Tier 3: Enterprise (High-Security)
Full-stack threat intelligence with vendor-native feeds, geographic restrictions, and automated response. Requires a SOC, SIEM, or security automation platform.
- Everything in Tier 2, plus:
- Vendor-native intelligence — Palo Alto Unit 42 feeds (built into PAN-OS with Threat Prevention license), Cisco Talos Intelligence, or equivalent. Highly curated with contextual attribution.
- GeoIP blocking — Restrict VPN access to countries where your organization operates. Eliminates 60–80% of foreign attack traffic. Built into most firewalls at no extra cost.
- SIEM-driven auto-tagging — Use Splunk, Microsoft Sentinel, or Palo Alto Cortex XSIAM to correlate login failures across users and IPs. Auto-tag offending IPs into Dynamic Address Groups (DAGs) for escalating blocks (1h, 24h, 7d, 30d).
What NOT to Stack
Certain feed combinations cause more problems than they solve:
- Multiple aggregated mega-lists (FireHOL Level 2 + Level 3 + Talos + IPsum) — Massive overlap, hundreds of thousands of entries, and false positives that trigger helpdesk tickets.
- ISC / SANS feeds without filtering — Reported by practitioners to include false positives including public DNS IPs. Use with caution or not at all.
- Ten free feeds "because they are free" — More feeds does not equal more security. A tight 3–5 feed stack with minimal overlap outperforms a 15-feed mess on every metric: accuracy, performance, and maintainability.
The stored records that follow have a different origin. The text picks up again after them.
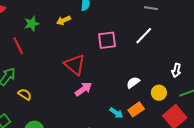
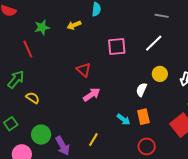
red triangle: (75, 65) -> (84, 70), size x0.7
white semicircle: (133, 83) -> (141, 90), turned -32
yellow circle: (159, 93) -> (160, 74), moved
orange rectangle: (136, 109) -> (143, 117), turned -70

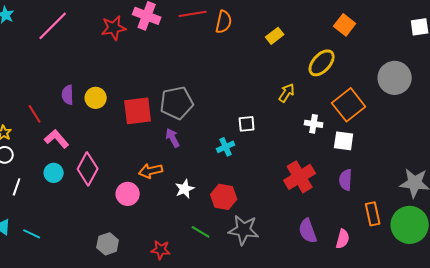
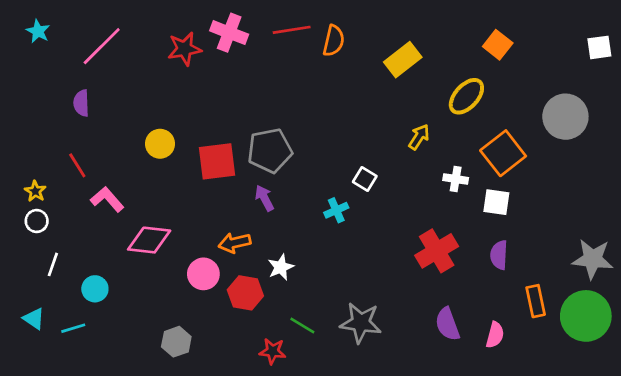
yellow rectangle: (275, 36) -> (403, 60), size x1.5
purple semicircle: (68, 95) -> (81, 103), moved
white square: (247, 124) -> (365, 179), turned 36
pink diamond: (88, 169) -> (149, 240), turned 68
cyan circle: (54, 173) -> (95, 289), moved
red hexagon: (224, 197) -> (245, 293), moved
cyan line: (32, 234) -> (73, 328), turned -42
red star: (161, 250) -> (273, 351), moved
How to Deploy This Stack on Your Firewall
The specific steps depend on your firewall platform, but the pattern is the same everywhere:
- Create one EDL object per feed (each with its own URL and refresh interval)
- Create an address group containing all EDL objects
- Create a deny rule matching traffic from the address group
- Place the deny rule early in your security policy (before any allow rules for the affected zone)
- Commit and verify entries are loading
For platform-specific setup instructions, see our firewall guides:
- Palo Alto GlobalProtect EDL Setup
- FortiGate External Threat Feed
- pfSense pfBlockerNG Configuration
- OPNsense URL Table Alias
- Cisco AnyConnect Security Intelligence
- SonicWall Dynamic Block List
Frequently Asked Questions
How many IP blocklist feeds should I use on my firewall?
Most environments perform best with 2–5 feeds. A curated VPN-specific feed (ThreatListPro, ~1,600 IPs) plus a high-confidence reputation list (Spamhaus DROP, ~1,200 ranges) covers the most dangerous traffic. Add 1–3 more feeds only if you expose services beyond VPN.
Should I use ThreatListPro alongside CrowdSec?
Yes, they are complementary. ThreatListPro proactively blocks known VPN attackers via EDL. CrowdSec detects new attackers in real time via community signals. Together they provide both historical and real-time coverage with minimal overlap.
Is IPsum a good free alternative to a paid blocklist?
IPsum is an excellent free aggregator with confidence scoring (30+ sources). However, it is not VPN-specific. Stacking IPsum Level 3 with ThreatListPro gives both broad coverage and VPN-focused precision. They cover different threat categories.
What is the difference between ThreatListPro and Spamhaus DROP?
Spamhaus DROP lists hijacked IP ranges (entire /24+ blocks) used by spammers and botnets. ThreatListPro lists individual IPs confirmed to be attacking VPN portals. They cover completely different threat categories with almost no overlap, which is why stacking them is recommended.
Will stacking multiple blocklists slow down my firewall?
Not with a curated stack. The Tier 2 stack totals under 10,000 entries — well within the EDL capacity of even entry-level firewalls (PA-220: 50,000 limit). Problems only arise with aggressive aggregated lists containing hundreds of thousands of entries.